In 2005, frubes Smoothie, a drinkable yogurt for children was released. The product currently comes in four flavors: Strawberry Splash, Paradise Punch, Mango Blast, and Wild Berry.

==Internationally==
Outside of the U.S., Go-Gurt is sold as "Yoplait Tubes" in Canada, as "Frubes" in the United Kingdom (previously as a sub-brand of Petit Filous), and was also sold in Japan as "グルト" ("Guruto"). The name was a play on words, as it evoked the sound of gulping a liquid and incorporated part of the Japanese transliteration of yogurt, ヨーグルト (Yo-Guruto).

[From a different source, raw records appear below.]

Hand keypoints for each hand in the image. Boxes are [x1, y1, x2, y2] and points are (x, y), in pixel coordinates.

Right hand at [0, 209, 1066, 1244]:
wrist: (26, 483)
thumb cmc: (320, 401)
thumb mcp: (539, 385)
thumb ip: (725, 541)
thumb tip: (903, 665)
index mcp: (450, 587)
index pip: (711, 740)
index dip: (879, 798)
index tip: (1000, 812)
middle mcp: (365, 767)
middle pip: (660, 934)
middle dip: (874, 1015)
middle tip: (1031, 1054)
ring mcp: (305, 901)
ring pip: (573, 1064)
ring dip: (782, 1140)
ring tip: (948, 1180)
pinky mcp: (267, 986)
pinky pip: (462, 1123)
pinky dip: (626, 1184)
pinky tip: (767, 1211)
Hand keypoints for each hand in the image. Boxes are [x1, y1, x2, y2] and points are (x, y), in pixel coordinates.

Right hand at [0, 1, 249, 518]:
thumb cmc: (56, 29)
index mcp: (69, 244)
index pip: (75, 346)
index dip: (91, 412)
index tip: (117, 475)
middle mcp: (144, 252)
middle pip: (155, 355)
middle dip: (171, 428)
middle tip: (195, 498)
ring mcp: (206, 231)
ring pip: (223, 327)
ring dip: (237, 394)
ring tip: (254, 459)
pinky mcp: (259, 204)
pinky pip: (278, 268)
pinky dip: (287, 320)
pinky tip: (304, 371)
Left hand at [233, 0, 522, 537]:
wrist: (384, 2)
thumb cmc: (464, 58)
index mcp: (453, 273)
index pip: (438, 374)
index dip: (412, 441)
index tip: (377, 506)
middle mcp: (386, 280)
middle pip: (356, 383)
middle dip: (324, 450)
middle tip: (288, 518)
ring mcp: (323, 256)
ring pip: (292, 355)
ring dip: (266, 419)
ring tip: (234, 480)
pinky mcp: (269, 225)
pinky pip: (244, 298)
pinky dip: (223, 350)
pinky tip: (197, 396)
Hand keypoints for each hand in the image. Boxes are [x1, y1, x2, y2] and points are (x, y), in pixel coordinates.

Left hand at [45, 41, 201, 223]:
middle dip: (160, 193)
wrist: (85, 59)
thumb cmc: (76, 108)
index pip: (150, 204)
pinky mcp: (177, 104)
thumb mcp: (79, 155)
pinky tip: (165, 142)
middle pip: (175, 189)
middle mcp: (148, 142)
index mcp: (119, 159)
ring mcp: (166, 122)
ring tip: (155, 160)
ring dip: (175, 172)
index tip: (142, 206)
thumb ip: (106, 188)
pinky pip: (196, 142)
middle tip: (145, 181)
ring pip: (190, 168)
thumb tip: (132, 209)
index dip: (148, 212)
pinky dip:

Go-Gurt was also available in Australia until 2016, where they were known as "Yoplait Go-GURT" or simply "Go-GURT". During its availability another brand available was also in Australia, known as "Yoplait Smackers," aimed at young girls.

==Flavors==
Generally, each box comes with two different flavors.

- Berry / Cherry
- Fruit Punch / Strawberry-Banana (Canada)
- Melon Berry / Cotton Candy
- Peach / Blueberry (Canada)
- Raspberry / Grape (Canada)
- Strawberry Splash / Berry Blue Blast
- Strawberry / Cherry (Canada)
- Strawberry / Cotton Candy
- Strawberry / Mixed Berry
- Strawberry / Punch
- Strawberry / Vanilla
- Strawberry Banana / Cotton Candy
- Strawberry Banana / Raspberry
- Strawberry Banana / Watermelon
- Strawberry Watermelon / Punch
- Strawberry Kiwi/ Fruit Punch

Single-flavor boxes include:
- Strawberry
- Cotton Candy

===Special editions===
- Atlantik (Raspberry+Blackberries) / Pacifik (Mango+Litchi) (Canada only, 2011)
- Go-Gurt Rush: Extreme Red Rush / Crazy Berry Bolt
- Go-Gurt Swirled: Strawberry Milkshake / Banana Split
- iCarly: Cherry / Strawberry
- Scooby-Doo Ro-Gurt: Shaggy's Like Cool Punch / 'Rawberry
- Sour Patch Kids: Red Berry / Blue Raspberry
- SpongeBob SquarePants: Strawberry Riptide / Bikini Bottom Berry
- Strawberry+Melon / Kaki+Lemon (Canada only, 2012)
- Wizards of Waverly Place: Cherry / Blueberry
- Tubes Luminous: Cookie Cream and Caramel (Canada Only)

===Fizzix===
- Strawberry Lemonade Jolt / Wild Cherry Zing
- Strawberry Watermelon Rush / Blue Raspberry Rage
- Triple Berry Fusion / Fruit Punch Charge

===Prehistotubes===
A limited edition in 2009 had two flavors represented by cave people reminiscent of The Flintstones: Lulutub and Tubôôk.
- Acai (the mascot is Lulutub, a purple-haired woman wearing a black and white dress and a pearl necklace)
- Red bayberry (the mascot is Tubôôk, red-haired man wearing a black and red toga)

===Twisted===
- Screamin Green Apple/Strawberry Mango Tango

==Marketing==
On August 1, 2017, Go-Gurt launched a new campaign titled Kids Never Had It So Easy. The campaign features two "grumpy old fourth graders" bemoaning how easy kids—meaning third graders—have it today.